Il ne leur reste que six mois pour se préparer. Le 25 mai 2018, les entreprises devront avoir mis bon ordre dans leurs fichiers clientèle. Un nouveau règlement européen entre en effet en vigueur. Le RGPD (pour règlement européen pour la protection des données) ou GDPR (en anglais), texte touffu qui dépoussière des règles datant de 1995, impose aux entreprises européennes de mieux protéger, collecter, conserver, les données personnelles de leurs clients.
Conçu pour protéger les libertés fondamentales, parer aux cyberattaques et restaurer la confiance minée par des pratiques commerciales douteuses, le texte astreint les entreprises à de sérieuses transformations. L’objectif étant de les responsabiliser dans la gestion de leurs données : où sont-elles stockées ? A qui appartiennent-elles ? Pour combien de temps ? Selon une étude OnePoll pour Citrix, les entreprises enregistreraient 540 données clients par jour. Une bonne partie les partagent avec des fournisseurs et des partenaires, et 15 % avouent même en perdre la trace… Les entreprises auront fort à faire : mise à jour et sécurisation des fichiers ainsi que des systèmes d’exploitation, études d’impact, process de crise (en cas de faille de sécurité), archivage de la traçabilité du consentement du client… Le principe de protection doit être intégré dès la conception – ce que l’on appelle le « privacy by design ». «« C’est un changement de philosophie important pour les entreprises : nous passons d’un système très déclaratif à un système dans lequel il faudra intégrer, à tout instant, cette protection des données », explique Emilie Dumerain, la responsable juridique du Syntec, syndicat des entreprises conseil du numérique.

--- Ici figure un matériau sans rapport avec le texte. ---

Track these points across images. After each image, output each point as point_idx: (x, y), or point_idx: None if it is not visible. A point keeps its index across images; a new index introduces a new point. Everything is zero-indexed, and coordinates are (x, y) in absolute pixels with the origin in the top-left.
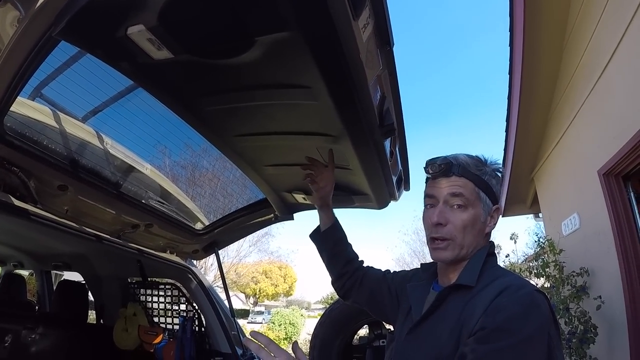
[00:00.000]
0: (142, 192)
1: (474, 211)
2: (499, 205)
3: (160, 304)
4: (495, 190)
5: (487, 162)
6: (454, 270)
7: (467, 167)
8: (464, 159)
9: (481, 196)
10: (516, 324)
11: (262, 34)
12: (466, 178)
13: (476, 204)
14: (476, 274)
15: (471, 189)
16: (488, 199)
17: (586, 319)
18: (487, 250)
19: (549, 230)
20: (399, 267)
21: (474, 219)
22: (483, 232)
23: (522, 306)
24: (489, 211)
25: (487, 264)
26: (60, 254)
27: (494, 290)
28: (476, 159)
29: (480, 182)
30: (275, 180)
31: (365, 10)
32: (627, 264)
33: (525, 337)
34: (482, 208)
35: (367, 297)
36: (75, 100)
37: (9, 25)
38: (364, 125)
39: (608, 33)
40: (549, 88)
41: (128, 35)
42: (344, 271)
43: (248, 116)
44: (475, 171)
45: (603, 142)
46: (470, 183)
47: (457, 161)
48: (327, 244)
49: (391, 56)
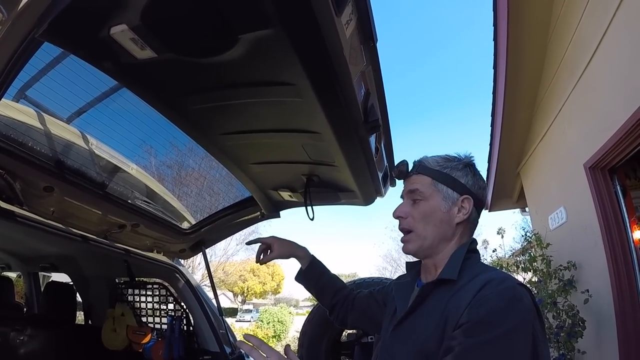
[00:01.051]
0: (128, 192)
1: (430, 203)
2: (468, 195)
3: (148, 303)
4: (463, 181)
5: (456, 158)
6: (434, 267)
7: (425, 165)
8: (426, 158)
9: (439, 187)
10: (499, 317)
11: (245, 32)
12: (423, 174)
13: (433, 195)
14: (457, 268)
15: (427, 182)
16: (450, 190)
17: (574, 313)
18: (468, 246)
19: (536, 225)
20: (387, 263)
21: (432, 209)
22: (449, 222)
23: (505, 299)
24: (452, 201)
25: (469, 260)
26: (47, 255)
27: (477, 284)
28: (441, 157)
29: (439, 174)
30: (261, 178)
31: (348, 7)
32: (614, 257)
33: (510, 329)
34: (442, 199)
35: (361, 318)
36: (59, 101)
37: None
38: (349, 122)
39: (592, 26)
40: (534, 82)
41: (111, 35)
42: (335, 301)
43: (233, 114)
44: (435, 167)
45: (589, 136)
46: (427, 178)
47: (418, 162)
48: (311, 280)
49: (375, 52)
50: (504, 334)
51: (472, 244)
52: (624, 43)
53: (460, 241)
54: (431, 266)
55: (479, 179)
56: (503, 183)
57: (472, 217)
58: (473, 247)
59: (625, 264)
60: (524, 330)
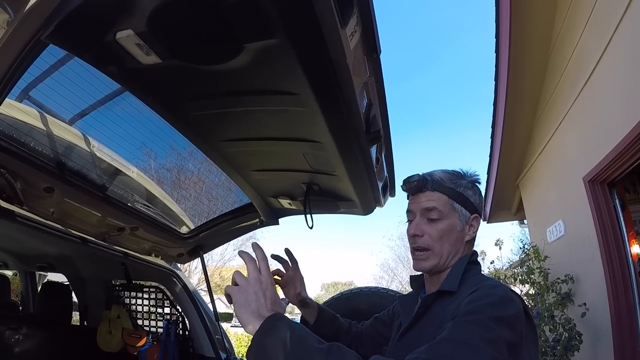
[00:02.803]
0: (128, 195)
1: (449, 222)
2: (477, 214)
3: (144, 306)
4: (472, 200)
5: (465, 175)
6: (438, 279)
7: (440, 182)
8: (439, 174)
9: (456, 207)
10: (488, 309)
11: (250, 41)
12: (440, 192)
13: (451, 214)
14: (457, 280)
15: (445, 201)
16: (464, 209)
17: (571, 326)
18: (469, 258)
19: (534, 237)
20: (384, 272)
21: (450, 228)
22: (462, 240)
23: (495, 297)
24: (466, 220)
25: (469, 272)
26: (45, 255)
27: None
28: (451, 173)
29: (455, 194)
30: (261, 185)
31: (352, 18)
32: (612, 271)
33: (496, 317)
34: (457, 218)
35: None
36: (62, 103)
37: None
38: (351, 132)
39: (593, 40)
40: (534, 95)
41: (117, 40)
42: (348, 341)
43: (235, 121)
44: (450, 184)
45: (588, 149)
46: (444, 196)
47: (431, 177)
48: (322, 330)
49: (378, 63)
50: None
51: (472, 256)
52: (624, 58)
53: (465, 256)
54: (436, 279)
55: (480, 197)
56: (502, 194)
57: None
58: (474, 258)
59: (622, 277)
60: (510, 322)
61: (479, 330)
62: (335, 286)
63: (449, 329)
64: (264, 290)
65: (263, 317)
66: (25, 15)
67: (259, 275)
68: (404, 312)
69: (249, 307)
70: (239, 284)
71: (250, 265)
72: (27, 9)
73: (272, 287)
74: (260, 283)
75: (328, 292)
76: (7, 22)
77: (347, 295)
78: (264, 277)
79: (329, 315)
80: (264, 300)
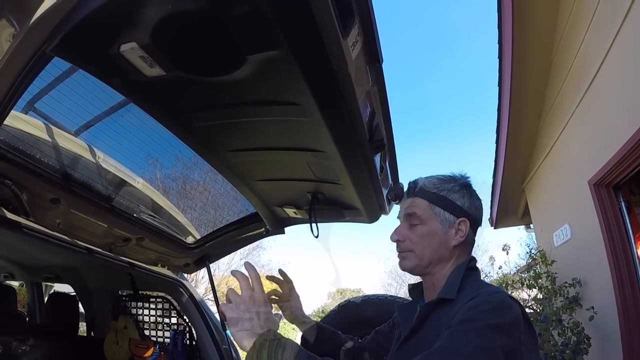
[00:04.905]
0: (134, 206)
1: (428, 226)
2: (464, 218)
3: (151, 317)
4: (460, 203)
5: (453, 179)
6: (433, 286)
7: (423, 188)
8: (423, 180)
9: (437, 211)
10: (484, 316)
11: (253, 53)
12: (421, 197)
13: (431, 219)
14: (456, 287)
15: (425, 206)
16: (447, 213)
17: (579, 330)
18: (467, 264)
19: (541, 241)
20: (392, 279)
21: (430, 233)
22: (446, 245)
23: (493, 304)
24: (449, 224)
25: (469, 277)
26: (51, 265)
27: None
28: (436, 178)
29: (436, 198)
30: (266, 194)
31: (354, 29)
32: (619, 274)
33: (492, 324)
34: (439, 222)
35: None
36: (68, 114)
37: (4, 40)
38: (354, 141)
39: (596, 44)
40: (538, 99)
41: (121, 53)
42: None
43: (239, 132)
44: (432, 189)
45: (593, 152)
46: (424, 202)
47: (414, 184)
48: (323, 348)
49: (380, 72)
50: (487, 326)
51: (470, 262)
52: (627, 61)
53: (458, 261)
54: (430, 285)
55: (475, 199)
56: (508, 200)
57: (468, 238)
58: (472, 264)
59: (630, 280)
60: (509, 329)
61: (474, 339)
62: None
63: (444, 338)
64: (257, 308)
65: (256, 334)
66: (30, 29)
67: (252, 292)
68: (403, 321)
69: (242, 325)
70: (233, 302)
71: (243, 284)
72: (31, 22)
73: (265, 304)
74: (254, 300)
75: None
76: (12, 35)
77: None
78: (257, 294)
79: (329, 333)
80: (257, 317)
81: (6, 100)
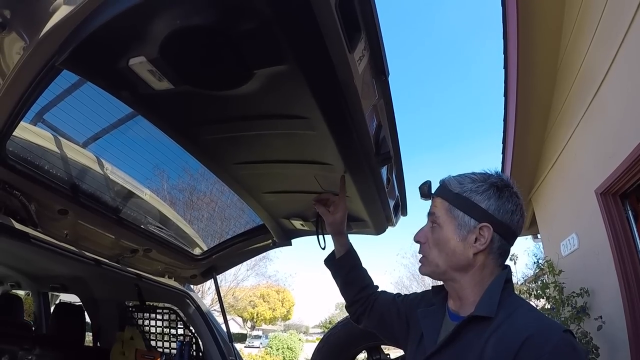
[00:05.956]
0: (141, 218)
1: (444, 230)
2: (486, 223)
3: (157, 328)
4: (483, 205)
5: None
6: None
7: (446, 186)
8: (449, 178)
9: (455, 214)
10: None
11: (261, 67)
12: (442, 197)
13: (448, 222)
14: (495, 304)
15: (445, 207)
16: (466, 216)
17: (587, 340)
18: (505, 277)
19: (548, 251)
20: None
21: (445, 238)
22: (464, 253)
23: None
24: (468, 229)
25: (503, 292)
26: (58, 276)
27: (519, 327)
28: (463, 176)
29: (457, 199)
30: (273, 207)
31: (360, 43)
32: (627, 283)
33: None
34: (455, 227)
35: (377, 321)
36: (76, 127)
37: (14, 53)
38: (361, 154)
39: (601, 53)
40: (544, 110)
41: (129, 66)
42: (357, 298)
43: (247, 145)
44: (455, 189)
45: (599, 162)
46: (444, 202)
47: (441, 182)
48: (342, 270)
49: (386, 86)
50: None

Premières concernées : les entreprises du digital ou du commerce dont les portefeuilles de données, souvent garnis, sont un enjeu stratégique. Ainsi, une société qui, à l’occasion d’un jeu commercial, en profitait pour glaner un maximum de coordonnées (mail, adresse, téléphone…) devra se montrer moins gourmande. Idem dans la gestion des newsletters ou autres cookies. Le texte renforce aussi les contrôles et la gamme de sanctions, qui iront de la suspension de données à la mise en demeure, voire à une amende atteignant 4 % du chiffre d’affaires !La menace n’est pas simplement financière. En cas de non-conformité, le coup de semonce viendra aussi des consommateurs.
Un label devrait distinguer les entreprises qui y sont passées. « La sanction viendra surtout des consommateurs, qui, déjà réticents à communiquer leurs données personnelles, privilégieront les marques labellisées », relève Marine Brogli, à la tête de DPO Consulting, spécialisé dansl’accompagnement au RGPD. Les entreprises françaises sont-elles prêtes à franchir l’obstacle ? Les plus grandes s’y préparent. Selon un baromètre IDC pour Syntec Numérique publié le 7 décembre, 58 % des entreprises (*) jugent l’objectif « atteignable » d’ici le 25 mai 2018. Un quart (28 %) a même pris de l’avance et sera en conformité fin 2017.
La plupart de ces entreprises « matures » sur ce dossier ont déjà cartographié leurs données et identifié leurs applications concernées par le RGPD, grâce à leurs directions des services informatiques. En revanche, toutes ne sont pas prêtes : 42 % des entreprises avouent «prendre tout juste conscience du sujet ». Dépourvues de gros services informatiques, moins informées, nombre de PME sont à la traîne. Certes, la directive est moins contraignante pour elles – pas de nomination d’un data protection officer par exemple -, mais la mise en conformité est chronophage. « La première difficulté est d’avoir le personnel ressource », reconnaît Emilie Dumerain. Pourtant, les enjeux sont cruciaux, à en croire Laurent Courtecuisse, avocat chez NMCG Associés, qui conseille des start-up sur ces questions. « Les PME n’ont pas les moyens de gérer cette data, alors que c’est un élément essentiel de leur valeur ! Alors qu’elles ont bien compris la nécessité de protéger leur marque, elles doivent adopter le même réflexe avec leurs données. Car, en cas d’audit, pour être racheté ou pour lever des fonds, avoir respecté ces règles sera déterminant.» Le Syntec organise un tour de France pour accompagner les entreprises. Il n’est pas seul : des sociétés conseil sont déjà sur les rangs pour investir ce marché de plusieurs milliards d’euros.